Yee told ABC’s 20/20 that starting in 2010, he began saving for his own private practice. He would go to Starbucks and perform examinations, using his stethoscope to listen to patients’ hearts, lungs, and to monitor vital signs. Soon after, he realized that he needed more money, and began seeing patients in need of pain medication. Derek Rosas, a former lacrosse player, who was still having pain from an injury was one of Yee’s patients, and subsequently died from his addiction to OxyContin.

Yee’s pain management eventually turned into more of a drug dealership as his so-called patients began to show up with anywhere from $300 to $600 in exchange for up to three-month’s worth of prescription medications.

The DEA eventually caught on to Yee’s activity, and during an eight-month investigation, they sent two undercover detectives to obtain prescriptions. The first detective told Yee that she was there for her friend in order to pick up prescriptions for OxyContin and Xanax. Yee handed her the prescription and told her to keep the illegal transaction quiet. The second detective told Yee that she was a recovering heroin addict — heroin is also an opioid — and that she was even borrowing painkillers from a friend. “You won’t be having to bum off of your friends anymore,” Yee responded, according to 20/20.

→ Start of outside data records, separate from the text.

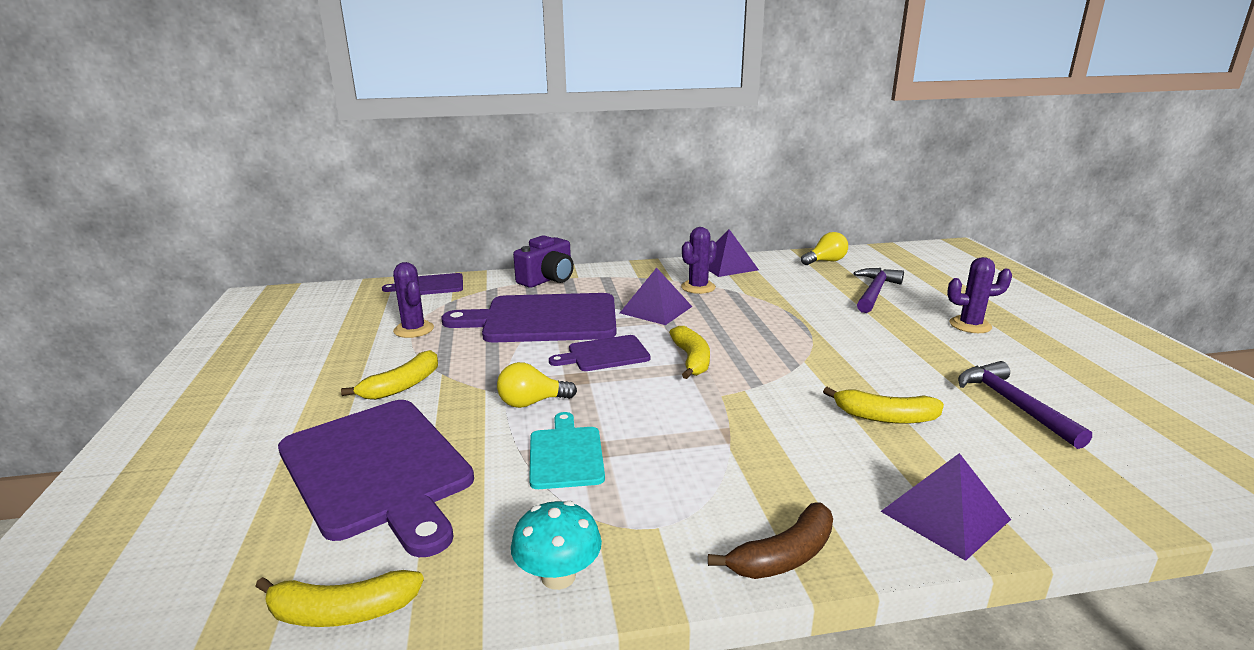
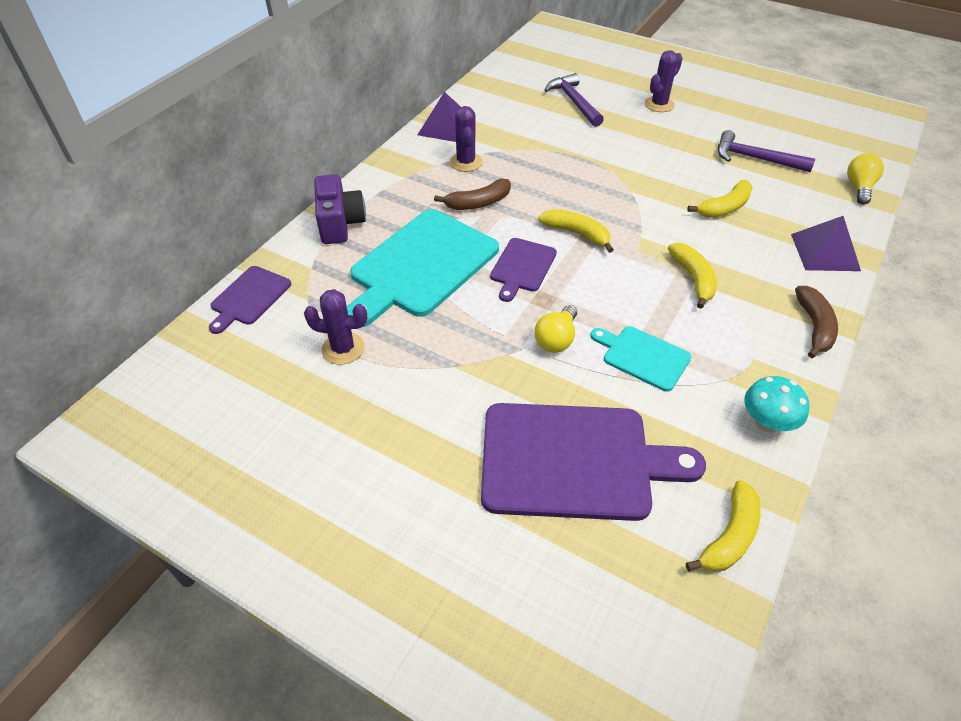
camera: 50 degrees left, 25 degrees up
(402, 386) = (450, 398): yellow banana -> yellow banana (693, 279)
(544, 319) = (421, 266): purple cutting board -> turquoise cutting board
(656, 309) = (478, 203): purple pyramid -> brown banana
(825, 261) = (500, 84): yellow light bulb -> yellow light bulb (859, 187)

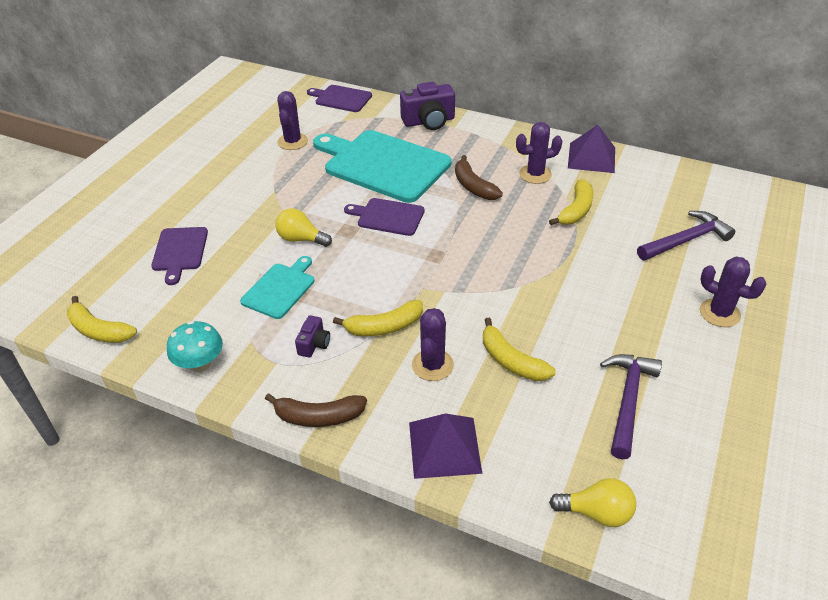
camera: 85 degrees right, 5 degrees down
(574, 461) = (180, 251): purple cutting board -> purple cutting board, size x0.51
(577, 234) = (440, 248): yellow banana -> yellow banana (576, 210)
(723, 329) = (314, 344): none -> purple camera
(737, 251) = (432, 365): none -> purple cactus

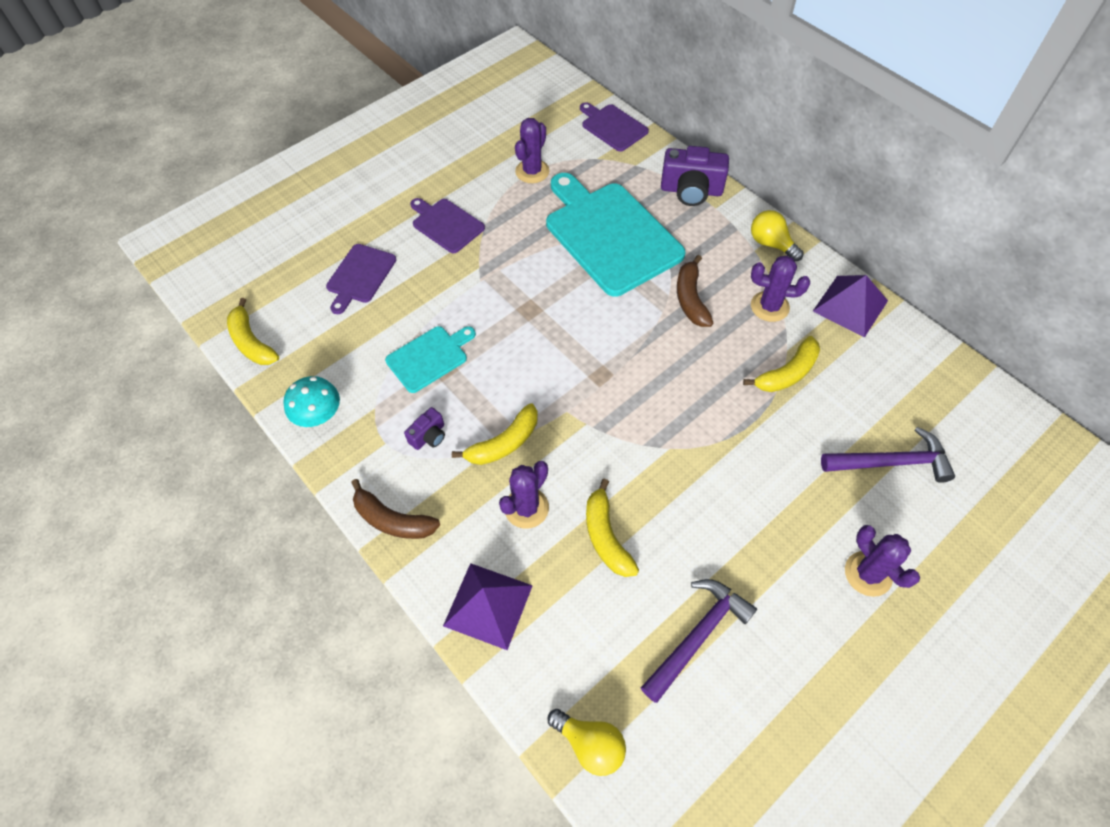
camera: 25 degrees right, 15 degrees up
(301, 239) = (478, 303): yellow light bulb -> yellow light bulb (771, 244)
(384, 327) = (504, 443): yellow banana -> yellow banana turned 45 degrees counterclockwise
(388, 217) = (579, 306): purple cutting board -> purple cutting board (446, 224)

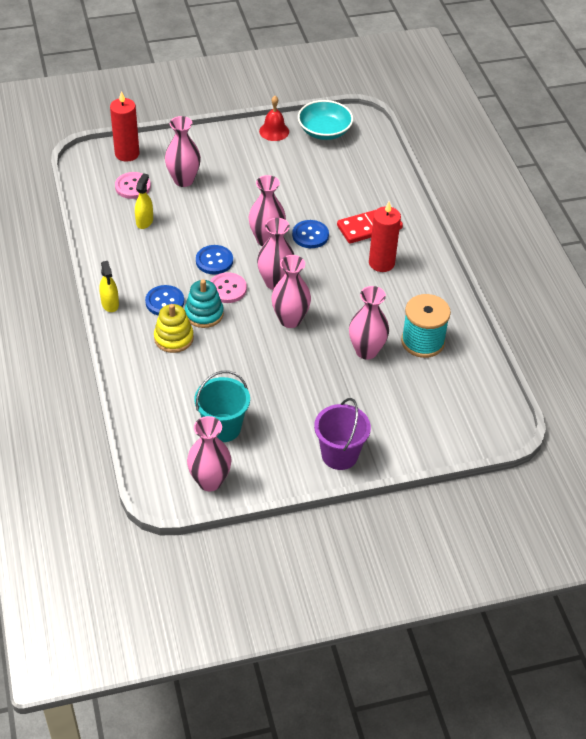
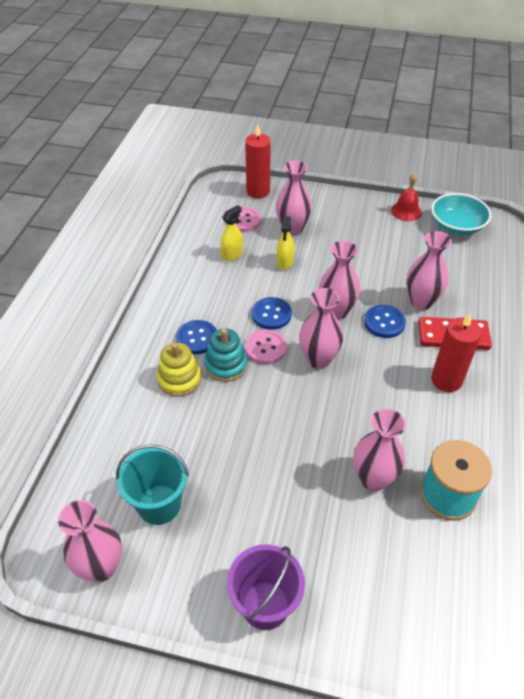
camera: 30 degrees right, 0 degrees up
(110, 304) = (146, 321): yellow spray bottle -> yellow spray bottle (285, 262)
(290, 320) = (309, 406): pink vase -> pink vase (421, 302)

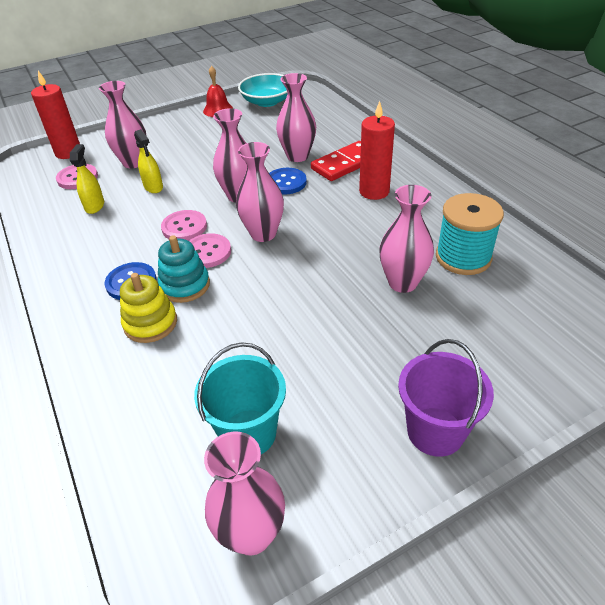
camera: 40 degrees left, 5 degrees down
(271, 314) = (184, 227): blue button -> pink button

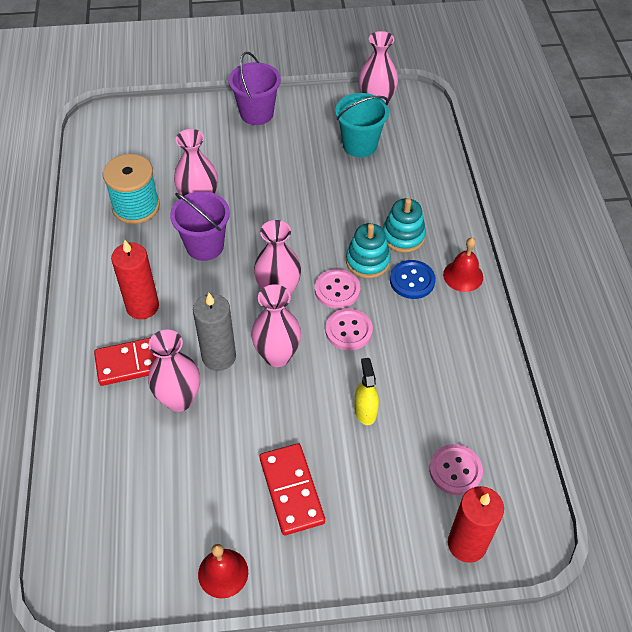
camera: 160 degrees left, 10 degrees up
(74, 304) = (463, 275): none -> red bell
(95, 206) = (437, 403): yellow spray bottle -> none
(133, 162) = (380, 475): pink vase -> none
(150, 323) = (403, 236): yellow stacking toy -> turquoise stacking toy
(192, 143) = (292, 490): none -> red domino
(267, 102) = (140, 563): turquoise bowl -> none
(286, 182) = (219, 357): blue button -> grey candle
(361, 247) = (205, 246): none -> purple bucket

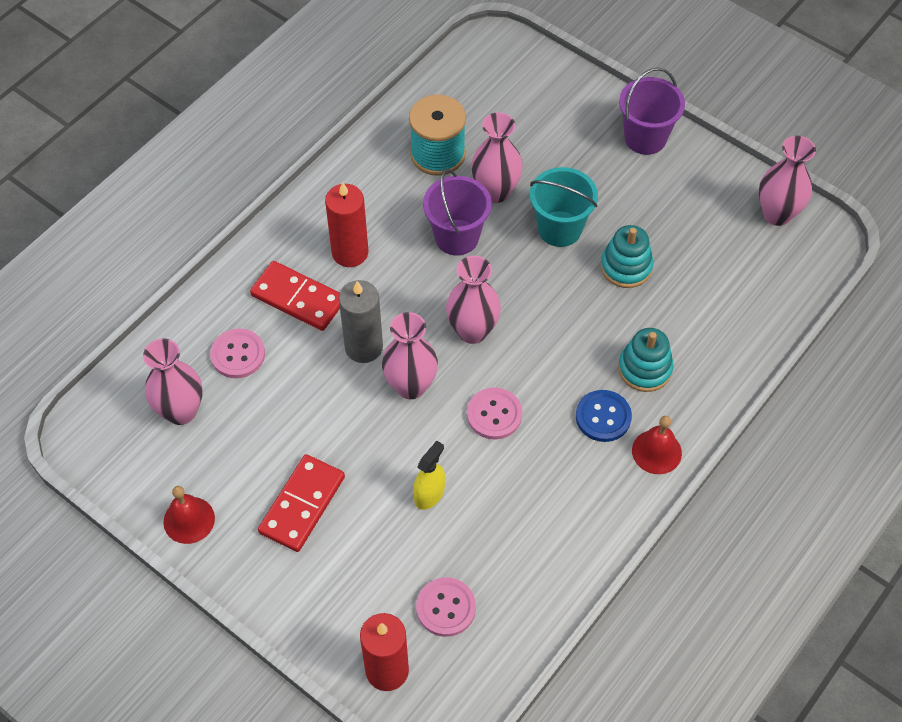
camera: 45 degrees right, 5 degrees up
(179, 399) = (296, 357): pink vase -> pink vase (181, 411)
(337, 290) = (525, 370): pink button -> pink button (238, 354)
(360, 145) = (710, 245): turquoise bucket -> turquoise bucket (559, 229)
(367, 261) = (583, 366): turquoise stacking toy -> turquoise stacking toy (626, 267)

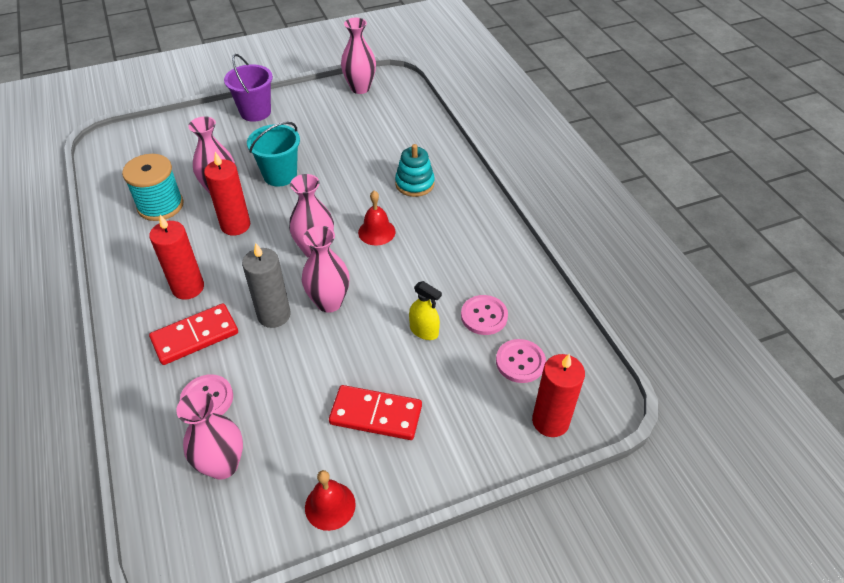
camera: 60 degrees left, 10 degrees down
(302, 505) = (376, 414): red domino -> red domino turned 45 degrees counterclockwise
(429, 494) = (424, 331): yellow spray bottle -> yellow spray bottle turned 150 degrees clockwise
(457, 237) = (235, 225): purple bucket -> red candle
(494, 414) = (389, 268): pink button -> pink button (484, 316)
(603, 417) = (433, 217): blue button -> none
(626, 267) = (336, 159): turquoise stacking toy -> none
(656, 451) = (476, 204): red bell -> red bell (376, 232)

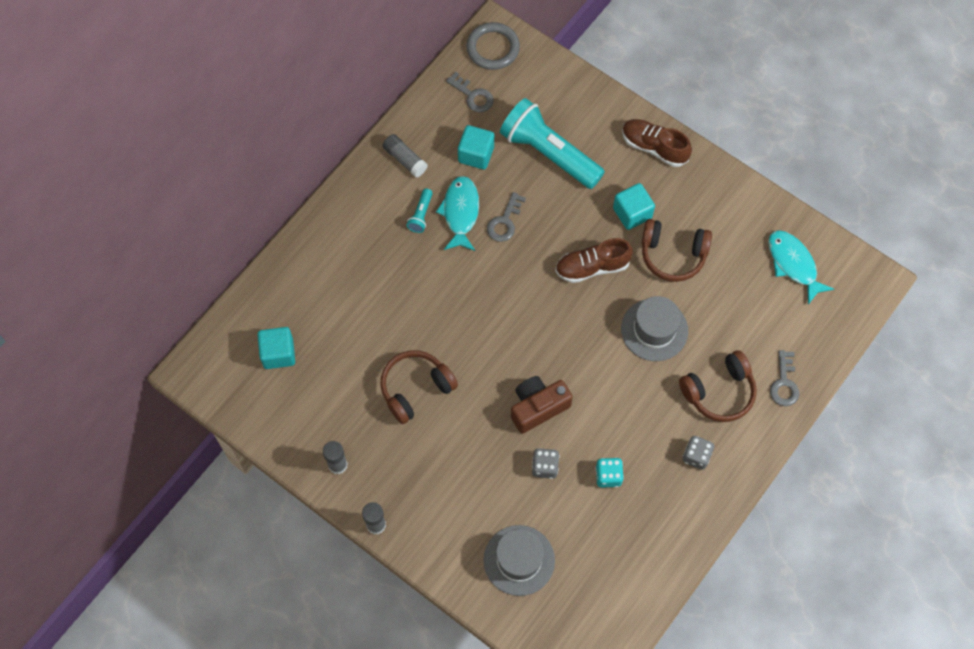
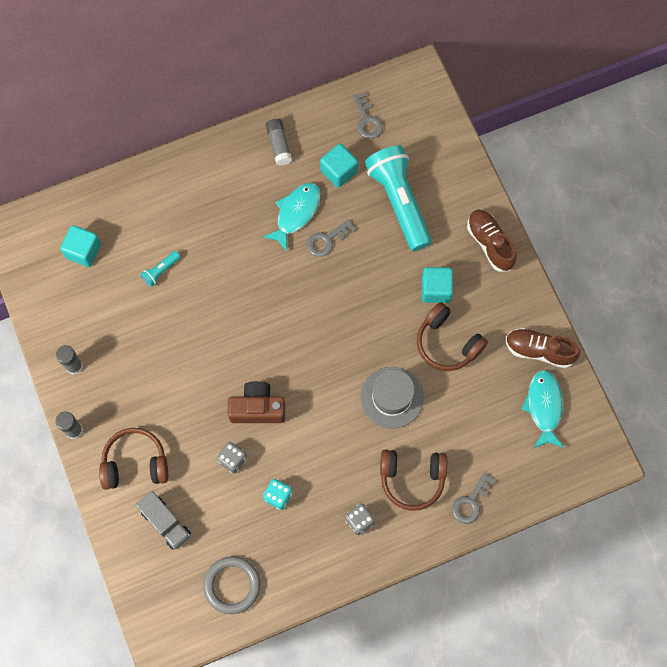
camera: 30 degrees right, 5 degrees up
(416, 389) = (171, 339): brown headphones -> brown headphones (135, 463)
(421, 215) = (263, 198): turquoise flashlight -> turquoise flashlight (160, 271)
(493, 48) = (408, 88): grey ring -> grey ring (232, 585)
(519, 560) = (165, 522): grey hat -> grey truck
(592, 267) = (374, 317): brown shoe -> brown shoe (539, 350)

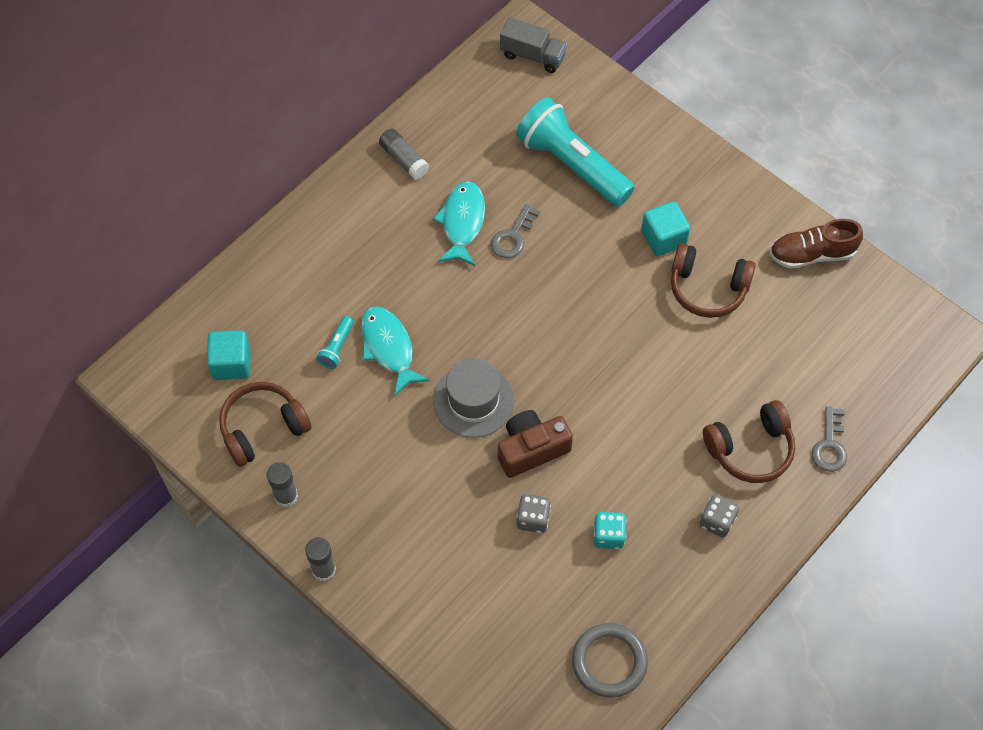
camera: 25 degrees left, 10 degrees down
(135, 463) = (418, 575): brown headphones -> brown headphones (263, 428)
(165, 522) = (491, 626): grey truck -> grey truck (533, 55)
(338, 171) = (487, 160): turquoise cube -> none
(367, 120) = (490, 96): grey key -> none
(392, 397) = (678, 371): grey hat -> grey hat (473, 401)
(490, 243) = (695, 167): brown shoe -> none
(544, 407) = (850, 310): turquoise fish -> turquoise fish (389, 348)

Although Yee had moved into his own office by Sept. 2011, the DEA already had enough evidence to charge him, and did so on 56 counts of prescribing controlled substances without a legitimate medical purpose. When asked about his 11-year sentence, he told 20/20, “I’ll take responsibility for… lapses in judgment. You know … everybody makes mistakes, but I never really felt that through all the people that I did help, that I would end up completely losing everything most dear to me.”

Every day, 105 Americans die from a prescription drug overdose, while another 6,748 people are treated in emergency rooms for prescription drug-related illnesses, according to the Centers for Disease Control and Prevention (CDC). Abuse of prescription painkiller has also risen in recent decades. In 2002, retail pharmacies filled more than 174 million prescriptions for opioid painkillers, compared to 256 million in 2009. A recent study found that these rates could have risen because of greater access to healthcare.